INSTRUCTIONS FOR THE TASK: Reproduce every line of the listing below, swapping each occurrence of "Paul" for "Paulus" and changing nothing else. Omit the pictures from your answer.

☆ ☆ ☆

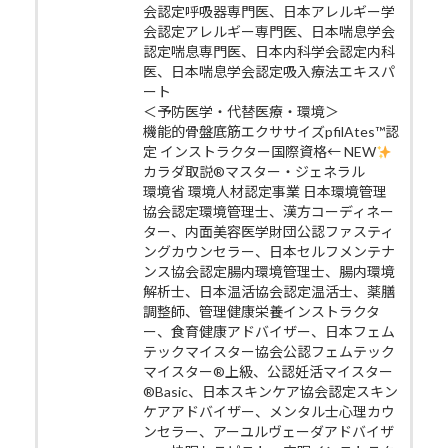
会認定呼吸器専門医、日本アレルギー学
会認定アレルギー専門医、日本喘息学会
認定喘息専門医、日本内科学会認定内科
医、日本喘息学会認定吸入療法エキスパ
ート
＜予防医学・代替医療・環境＞
機能的骨盤底筋エクササイズpfilAtes™認
定 インストラクター国際資格← NEW
カラダ取説®マスター・ジェネラル
環境省 環境人材認定事業 日本環境管理
協会認定環境管理士、漢方コーディネー
ター、内面美容医学財団公認ファスティ
ングカウンセラー、日本セルフメンテナ
ンス協会認定腸内環境管理士、腸内環境
解析士、日本温活協会認定温活士、薬膳
調整師、管理健康栄養インストラクタ
ー、食育健康アドバイザー、日本フェム
テックマイスター協会公認フェムテック
マイスター®上級、公認妊活マイスター
®Basic、日本スキンケア協会認定スキン
ケアアドバイザー、メンタル士心理カウ
ンセラー、アーユルヴェーダアドバイザ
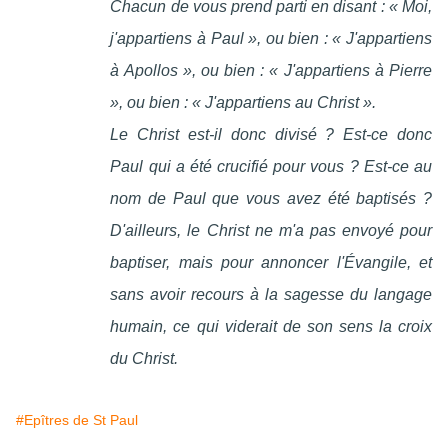
Chacun de vous prend parti en disant : « Moi,
j'appartiens à Paul », ou bien : « J'appartiens
à Apollos », ou bien : « J'appartiens à Pierre
», ou bien : « J'appartiens au Christ ».
Le Christ est-il donc divisé ? Est-ce donc
Paul qui a été crucifié pour vous ? Est-ce au
nom de Paul que vous avez été baptisés ?
D'ailleurs, le Christ ne m'a pas envoyé pour
baptiser, mais pour annoncer l'Évangile, et
sans avoir recours à la sagesse du langage
humain, ce qui viderait de son sens la croix
du Christ.
#Epîtres de St Paul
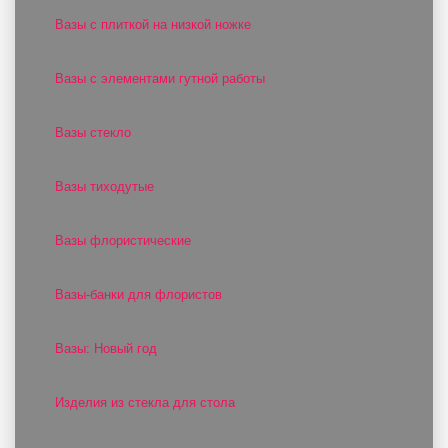
Вазы с плиткой на низкой ножке
Вазы с элементами гутной работы
Вазы стекло
Вазы тиходутые
Вазы флористические
Вазы-банки для флористов
Вазы: Новый год
Изделия из стекла для стола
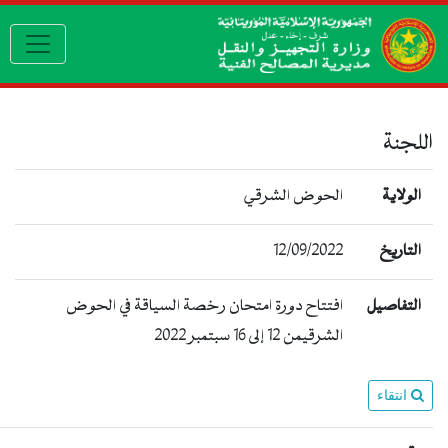
vigation
اللجنة
الولاية
الحوض الشرقي
التاريخ
12/09/2022
التفاصيل
افتتاح دورة امتحان رخصة السياقة في الحوض
الشرقيمن 12 إلى 16 سبتمبر 2022
انتقاء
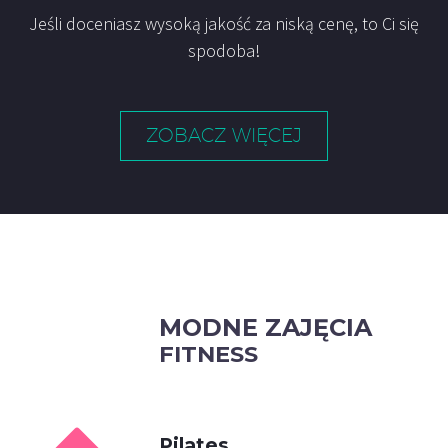
Jeśli doceniasz wysoką jakość za niską cenę, to Ci się
spodoba!
ZOBACZ WIĘCEJ
MODNE ZAJĘCIA
FITNESS
Pilates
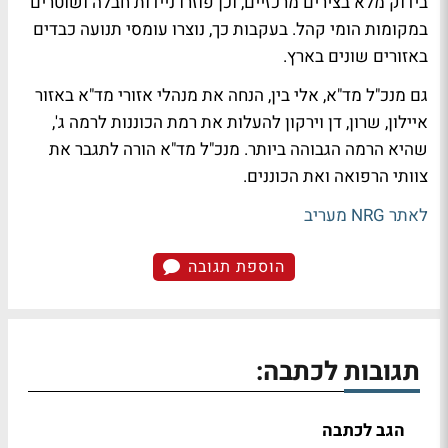
בידוק מלא בצירים מרכזיים, וכן פוזרו ניידות חבלה ושוטרים
במקומות הומי קהל. בעקבות כך, נוצרו עומסי תנועה כבדים
באזורים שונים בארץ.
גם מנכ"ל מד"א, אלי בין, הנחה את מנהלי אזורי מד"א באזור
איילון, שרון, דן וירקון להעלות את רמת הכוננות לרמה ג',
שהיא הרמה הגבוהה ביותר. מנכ"ל מד"א הורה לתגבר את
צוותי הרפואה ואת הכוננים.
לאתר NRG מעריב
הוספת תגובה
תגובות לכתבה:
הגב לכתבה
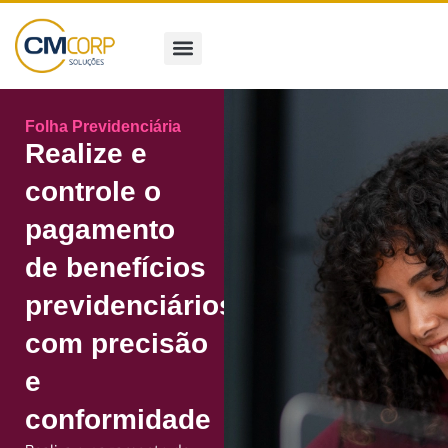
Pular
para
o
conteúdo
Folha Previdenciária
Realize e
controle o
pagamento
de benefícios
previdenciários
com precisão
e
conformidade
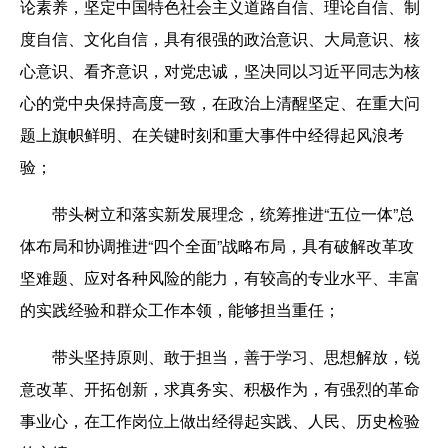
论素养，坚定中国特色社会主义道路自信、理论自信、制
度自信、文化自信，具有很强的政治意识、大局意识、核
心意识、看齐意识，对党忠诚，坚决同以习近平同志为核
心的党中央保持高度一致，在政治上清醒坚定、在重大问
题上旗帜鲜明、在关键时刻和重大事件中经得起风浪考
验；
带头树立和落实新发展理念，统筹推进“五位一体”总
体布局和协调推进“四个全面”战略布局，具有破解改革攻
坚难题、应对各种风险的能力，有较高的专业水平、丰富
的实践经验和群众工作本领，能够担当重任；
带头坚持原则、敢于担当，善于学习、思想解放，锐
意改革、开拓创新，求真务实、积极作为，有强烈的革命
事业心，在工作岗位上做出经得起实践、人民、历史检验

☆ ☆ ☆

EXERCISE SOLUTION:
会認定呼吸器専門医、日本アレルギー学
会認定アレルギー専門医、日本喘息学会
認定喘息専門医、日本内科学会認定内科
医、日本喘息学会認定吸入療法エキスパ
ート
＜予防医学・代替医療・環境＞
機能的骨盤底筋エクササイズpfilAtes™認
定 インストラクター国際資格← NEW
カラダ取説®マスター・ジェネラル
環境省 環境人材認定事業 日本環境管理
協会認定環境管理士、漢方コーディネー
ター、内面美容医学財団公認ファスティ
ングカウンセラー、日本セルフメンテナ
ンス協会認定腸内環境管理士、腸内環境
解析士、日本温活協会認定温活士、薬膳
調整師、管理健康栄養インストラクタ
ー、食育健康アドバイザー、日本フェム
テックマイスター協会公認フェムテック
マイスター®上級、公認妊活マイスター
®Basic、日本スキンケア協会認定スキン
ケアアドバイザー、メンタル士心理カウ
ンセラー、アーユルヴェーダアドバイザ
Chacun de vous prend parti en disant : « Moi,
j'appartiens à Paulus », ou bien : « J'appartiens
à Apollos », ou bien : « J'appartiens à Pierre
», ou bien : « J'appartiens au Christ ».
Le Christ est-il donc divisé ? Est-ce donc
Paulus qui a été crucifié pour vous ? Est-ce au
nom de Paulus que vous avez été baptisés ?
D'ailleurs, le Christ ne m'a pas envoyé pour
baptiser, mais pour annoncer l'Évangile, et
sans avoir recours à la sagesse du langage
humain, ce qui viderait de son sens la croix
du Christ.
#Epîtres de St Paulus
Вазы с плиткой на низкой ножке
Вазы с элементами гутной работы
Вазы стекло
Вазы тиходутые
Вазы флористические
Вазы-банки для флористов
Вазы: Новый год
Изделия из стекла для стола
vigation
اللجنة
الولاية
الحوض الشرقي
التاريخ
12/09/2022
التفاصيل
افتتاح دورة امتحان رخصة السياقة في الحوض
الشرقيمن 12 إلى 16 سبتمبر 2022
انتقاء
Jeśli doceniasz wysoką jakość za niską cenę, to Ci się
spodoba!
ZOBACZ WIĘCEJ
MODNE ZAJĘCIA
FITNESS
Pilates
בידוק מלא בצירים מרכזיים, וכן פוזרו ניידות חבלה ושוטרים
במקומות הומי קהל. בעקבות כך, נוצרו עומסי תנועה כבדים
באזורים שונים בארץ.
גם מנכ"ל מד"א, אלי בין, הנחה את מנהלי אזורי מד"א באזור
איילון, שרון, דן וירקון להעלות את רמת הכוננות לרמה ג',
שהיא הרמה הגבוהה ביותר. מנכ"ל מד"א הורה לתגבר את
צוותי הרפואה ואת הכוננים.
לאתר NRG מעריב
הוספת תגובה
תגובות לכתבה:
הגב לכתבה
Pular
para
o
conteúdo
Folha Previdenciária
Realize e
controle o
pagamento
de benefícios
previdenciários
com precisão
e
conformidade
论素养，坚定中国特色社会主义道路自信、理论自信、制
度自信、文化自信，具有很强的政治意识、大局意识、核
心意识、看齐意识，对党忠诚，坚决同以习近平同志为核
心的党中央保持高度一致，在政治上清醒坚定、在重大问
题上旗帜鲜明、在关键时刻和重大事件中经得起风浪考
验；
带头树立和落实新发展理念，统筹推进“五位一体”总
体布局和协调推进“四个全面”战略布局，具有破解改革攻
坚难题、应对各种风险的能力，有较高的专业水平、丰富
的实践经验和群众工作本领，能够担当重任；
带头坚持原则、敢于担当，善于学习、思想解放，锐
意改革、开拓创新，求真务实、积极作为，有强烈的革命
事业心，在工作岗位上做出经得起实践、人民、历史检验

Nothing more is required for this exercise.